Early in last week’s argument, Justice Sonia Sotomayor noted the traditional distinction between crimes that are “malum in se”—crimes punishing what she called “fundamentally evil” conduct—and crimes that are “malum prohibitum”—crimes punishing conduct that wouldn’t be subject to strong moral condemnation if the legislature hadn’t forbidden it. It’s a good bet that the people who wrote and ratified the Constitution didn’t mean any of their grants of power—not even their “core” grants—to exempt presidents permanently from punishment for “malum in se” crimes. The focus throughout last week’s argument on “core” presidential powers rather than “core” presidential crimes was unfortunate.

After Justice Sotomayor’s preface, she asked: “If the president decides that his rival is a corrupt person and he orders… someone to assassinate him, is that within his official acts for which he can get immunity?” Trump’s lawyer, Sauer, answered: “[T]hat could well be an official act.” Lawyer Marc Elias commented: “I am in shock that a lawyer stood in the U.S Supreme Court and said that a president could assassinate his political opponent and it would be immune as ‘an official act.’ I am in despair that several Justices seemed to think this answer made perfect sense.” The exchange between Justice Sotomayor and Sauer marked one of many moments in the investigation and prosecution of Donald Trump that have prompted despair about the Court, our woefully ineffective legal system, and the future of democracy in America.   

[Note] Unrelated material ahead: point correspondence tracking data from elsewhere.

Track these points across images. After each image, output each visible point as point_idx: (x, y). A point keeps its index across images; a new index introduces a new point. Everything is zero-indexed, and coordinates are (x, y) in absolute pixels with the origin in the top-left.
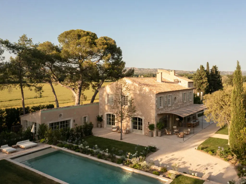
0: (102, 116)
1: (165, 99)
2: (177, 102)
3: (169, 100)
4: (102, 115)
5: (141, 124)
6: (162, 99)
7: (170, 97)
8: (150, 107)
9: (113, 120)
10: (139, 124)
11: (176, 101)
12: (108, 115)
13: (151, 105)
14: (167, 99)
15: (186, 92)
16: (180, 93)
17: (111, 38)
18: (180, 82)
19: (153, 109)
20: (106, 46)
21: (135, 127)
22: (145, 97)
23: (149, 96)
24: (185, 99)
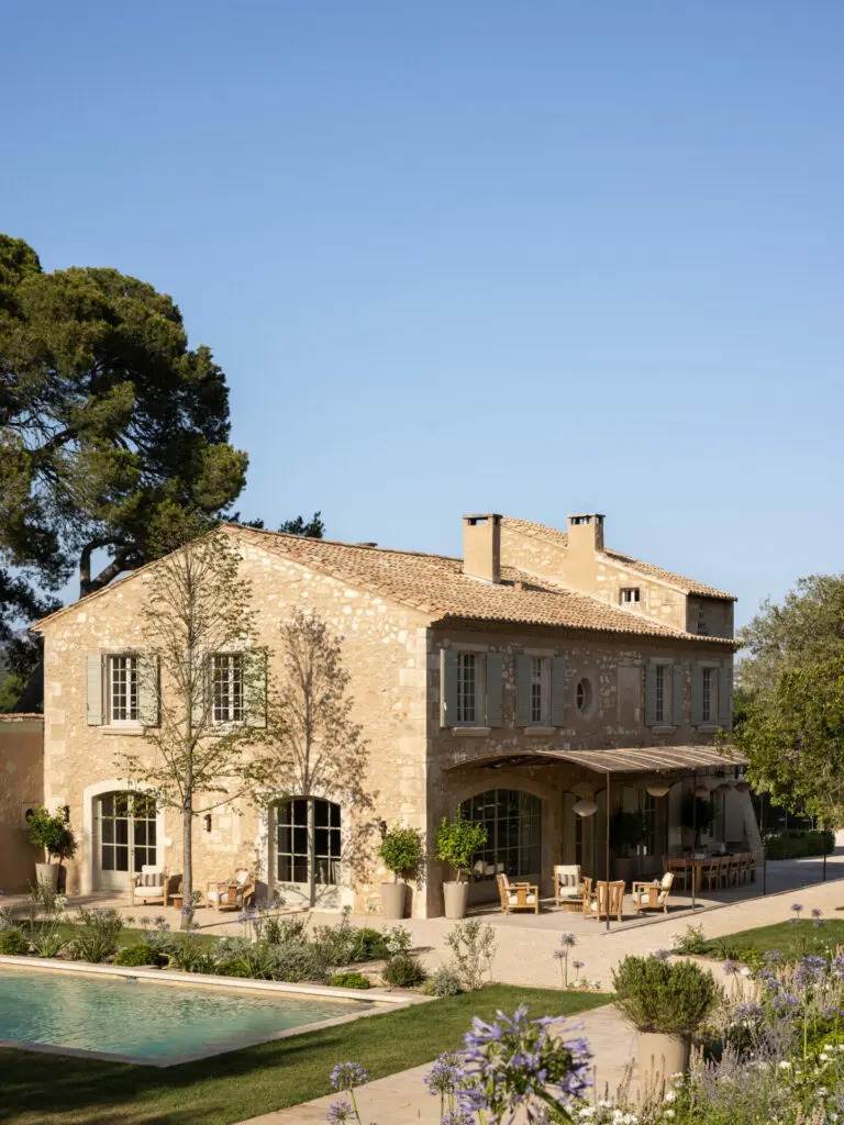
0: (67, 809)
1: (505, 675)
2: (601, 714)
3: (536, 689)
4: (64, 805)
5: (329, 843)
6: (478, 668)
7: (545, 673)
8: (393, 720)
9: (146, 833)
10: (320, 847)
11: (594, 704)
12: (106, 799)
13: (398, 706)
14: (514, 674)
15: (668, 661)
16: (627, 662)
17: (144, 281)
18: (637, 599)
19: (409, 728)
20: (98, 327)
21: (293, 870)
22: (357, 648)
23: (386, 641)
24: (666, 710)
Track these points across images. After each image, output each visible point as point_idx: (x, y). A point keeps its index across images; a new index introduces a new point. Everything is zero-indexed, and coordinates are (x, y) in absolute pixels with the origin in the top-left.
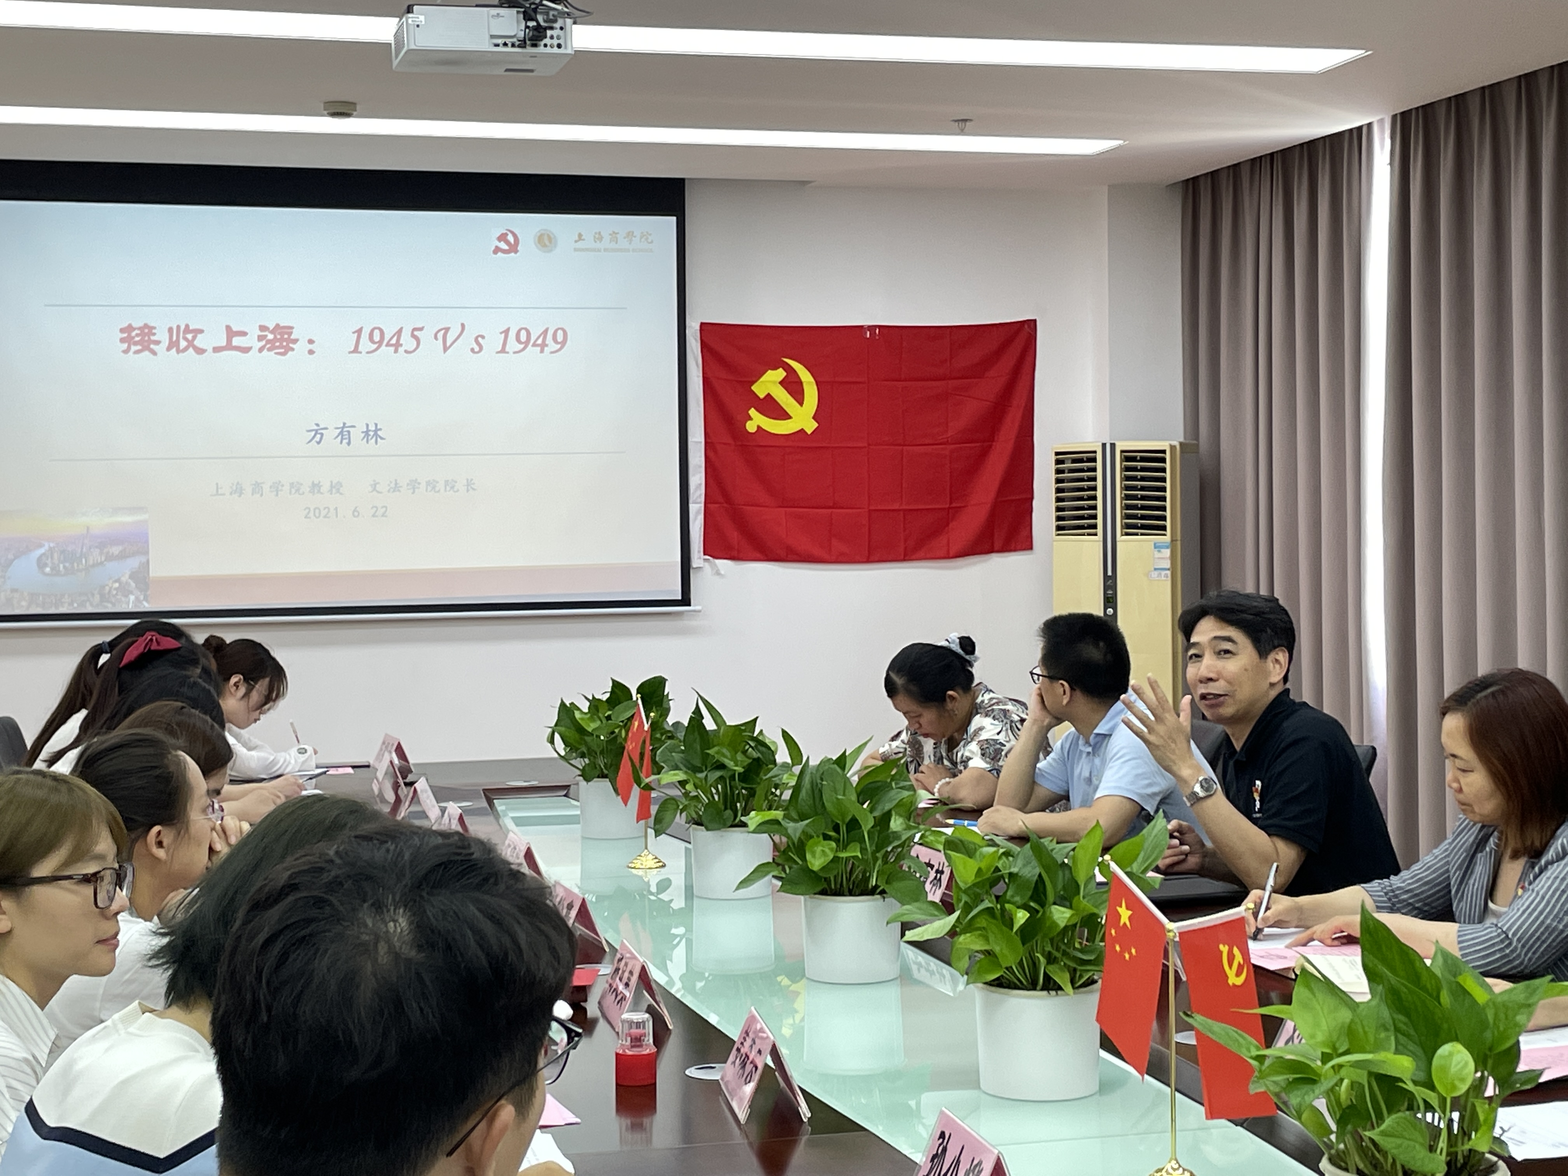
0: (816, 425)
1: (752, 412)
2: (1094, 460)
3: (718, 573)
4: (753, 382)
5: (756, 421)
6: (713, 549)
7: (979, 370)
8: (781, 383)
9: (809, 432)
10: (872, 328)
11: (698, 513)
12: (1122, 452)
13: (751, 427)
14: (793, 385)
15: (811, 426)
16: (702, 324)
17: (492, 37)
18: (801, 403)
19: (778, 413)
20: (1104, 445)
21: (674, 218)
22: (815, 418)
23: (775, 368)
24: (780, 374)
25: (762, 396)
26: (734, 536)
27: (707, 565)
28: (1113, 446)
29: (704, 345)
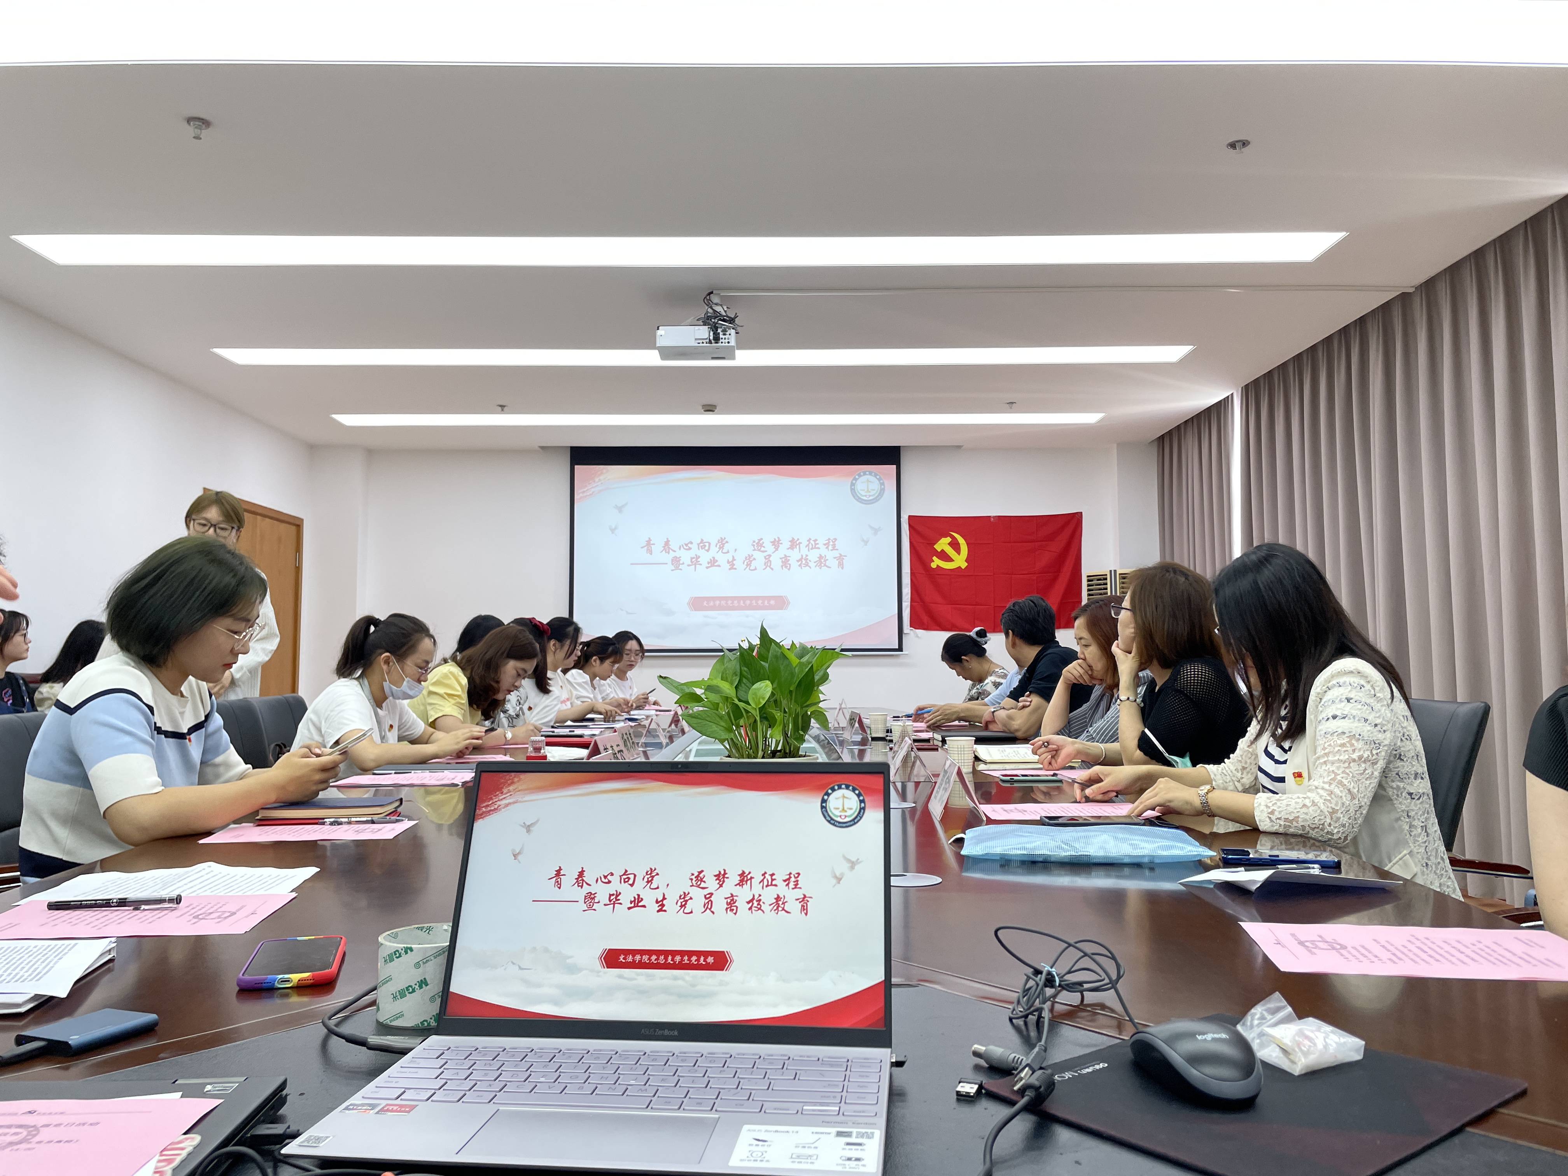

[1] I’ve maintained that, although a president shouldn’t be subject to prosecution for obstructing justice in the case of a pardon recipient even when the president’s motive was “corrupt,” a president should be subject to prosecution for using the pardon power to obstruct justice in other cases—for example, by granting clemency in exchange for the recipient’s non-cooperation with prosecutors investigating the president.